A recent Iowa poll had a surprising result. A whopping 75% of Republicans who answered the poll, indicated that they are not happy with the Republican Congress. We are entering the 8th month of a Republican led Congress and Republicans are beginning to wonder and ask the question what have you done? Normally in the first 100 days you have a flurry of activity in legislation reflecting their vision of where they want to take the country. Silence has been the result. A political party has to be about something, for something other than being against things, and that is the problem with the current Republican Congress. The question for the voting public is where will the Republican Party go from here?
The popularity of the current top contenders for the nomination for President of the United States in the Republican Party resides in candidates far removed from Washington or elective office. No Republican elected is doing well in the polling. Donald Trump is leading and Ben Carson is second. Is this just a temporary fling with the anti-establishment, anti-politicians of the candidates, or is this expression of frustration with the beltway politicians for real?
I can understand the existing frustration with Congress, I think we for the most part agree that Congress has accomplished very little. If Republican elected officials had been paying attention at all to their constituents you would think that they would have passed something on immigration. If the public wants a big wall, why have they not passed a bill authorizing one and paying for it?
Are voters even listening yet to the candidates?
Donald Trump is talking about America for Americans. He is also expressing the wish for economic nationalism. Domestic control of the economy where you would put a tariff on goods to make foreign goods produced from cheap labor more expensive by placing a tariff on those goods. Protective Tariffs were used as a strategy to help build and protect American industry and manufacturing for years and years. It was used until free trade and globalization became the Republican mantra. Are we witnessing a split in the Republican Party regarding trade and the angst that many people feel about losing their jobs due to cheap labor overseas?

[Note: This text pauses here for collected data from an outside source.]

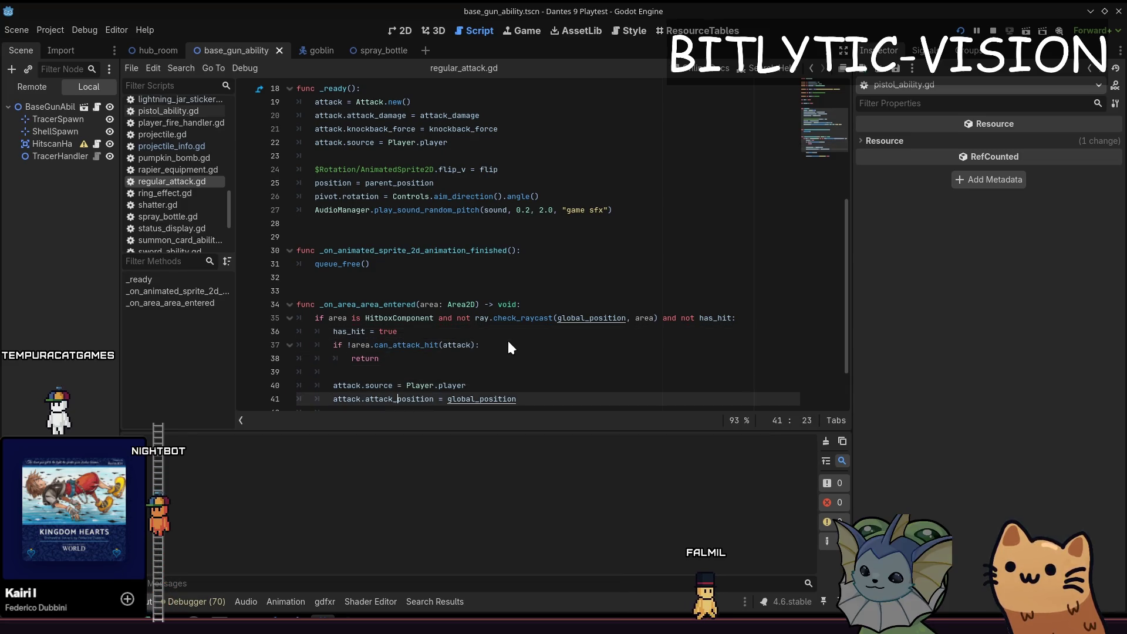
pyautogui.press('Down')
pyautogui.press('Down')
pyautogui.press('Down')
pyautogui.press('Up')
pyautogui.press('Up')
pyautogui.press('Up')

And what is Ben Carson’s vision for America other than having a nation where Biblical laws are to be adhered to more than the Constitution?
In the campaign musings of other candidates we hear the old refrain of the followers of nativism, the belief that native born Americans should get greater favoritism than immigrants, even legal ones.
Will the Republican Party survive as we know it? Will a governor emerge from the pack who has been a successful governor? Where will the Republican Party go from here? Inquiring minds want to know. The Nation awaits the answer.